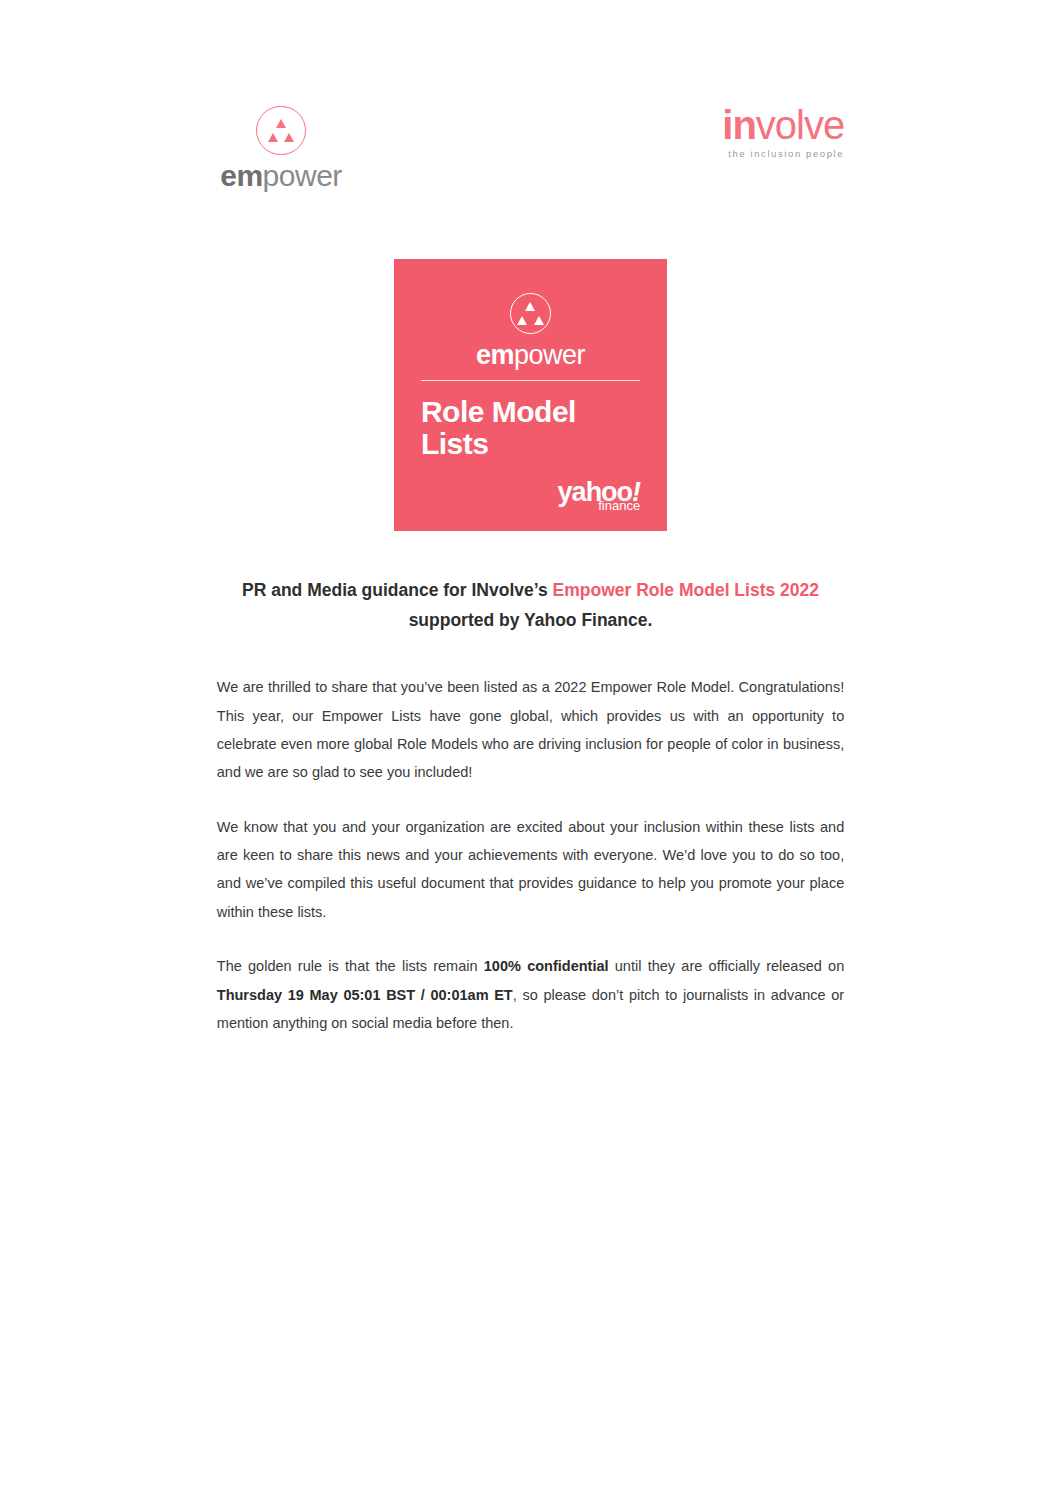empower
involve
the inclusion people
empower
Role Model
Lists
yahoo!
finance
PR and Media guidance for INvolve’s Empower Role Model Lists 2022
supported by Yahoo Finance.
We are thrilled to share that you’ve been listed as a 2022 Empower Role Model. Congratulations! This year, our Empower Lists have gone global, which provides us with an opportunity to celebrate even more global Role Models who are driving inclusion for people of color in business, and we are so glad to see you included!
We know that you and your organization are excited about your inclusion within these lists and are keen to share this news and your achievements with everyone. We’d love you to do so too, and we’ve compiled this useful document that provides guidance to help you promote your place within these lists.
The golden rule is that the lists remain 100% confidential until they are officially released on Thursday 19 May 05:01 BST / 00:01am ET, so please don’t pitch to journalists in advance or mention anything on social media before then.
• • • •
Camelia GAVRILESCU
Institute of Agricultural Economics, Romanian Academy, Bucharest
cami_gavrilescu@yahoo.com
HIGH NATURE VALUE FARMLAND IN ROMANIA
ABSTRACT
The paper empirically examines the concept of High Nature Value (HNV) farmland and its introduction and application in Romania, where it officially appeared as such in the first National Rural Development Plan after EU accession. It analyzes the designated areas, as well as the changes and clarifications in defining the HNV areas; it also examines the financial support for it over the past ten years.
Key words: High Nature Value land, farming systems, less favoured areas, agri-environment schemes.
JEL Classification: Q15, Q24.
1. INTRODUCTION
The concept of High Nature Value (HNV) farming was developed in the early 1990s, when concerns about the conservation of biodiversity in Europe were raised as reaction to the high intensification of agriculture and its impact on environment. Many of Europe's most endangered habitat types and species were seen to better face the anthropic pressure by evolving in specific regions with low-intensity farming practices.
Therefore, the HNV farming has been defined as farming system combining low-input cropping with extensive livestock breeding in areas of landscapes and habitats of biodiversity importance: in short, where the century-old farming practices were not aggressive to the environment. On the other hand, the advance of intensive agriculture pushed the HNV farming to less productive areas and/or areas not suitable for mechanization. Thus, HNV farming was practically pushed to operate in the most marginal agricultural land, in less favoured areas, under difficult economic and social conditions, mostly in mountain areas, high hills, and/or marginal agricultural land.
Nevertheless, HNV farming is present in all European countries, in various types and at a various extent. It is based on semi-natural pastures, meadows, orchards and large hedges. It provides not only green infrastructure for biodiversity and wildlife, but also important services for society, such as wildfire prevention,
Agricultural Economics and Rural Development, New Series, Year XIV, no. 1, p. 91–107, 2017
• • • •
> [Exercise prompt]
Show every line of the records above that contains the word "Economics".

> [Solved problem]
Institute of Agricultural Economics, Romanian Academy, Bucharest
Agricultural Economics and Rural Development, New Series, Year XIV, no. 1, p. 91–107, 2017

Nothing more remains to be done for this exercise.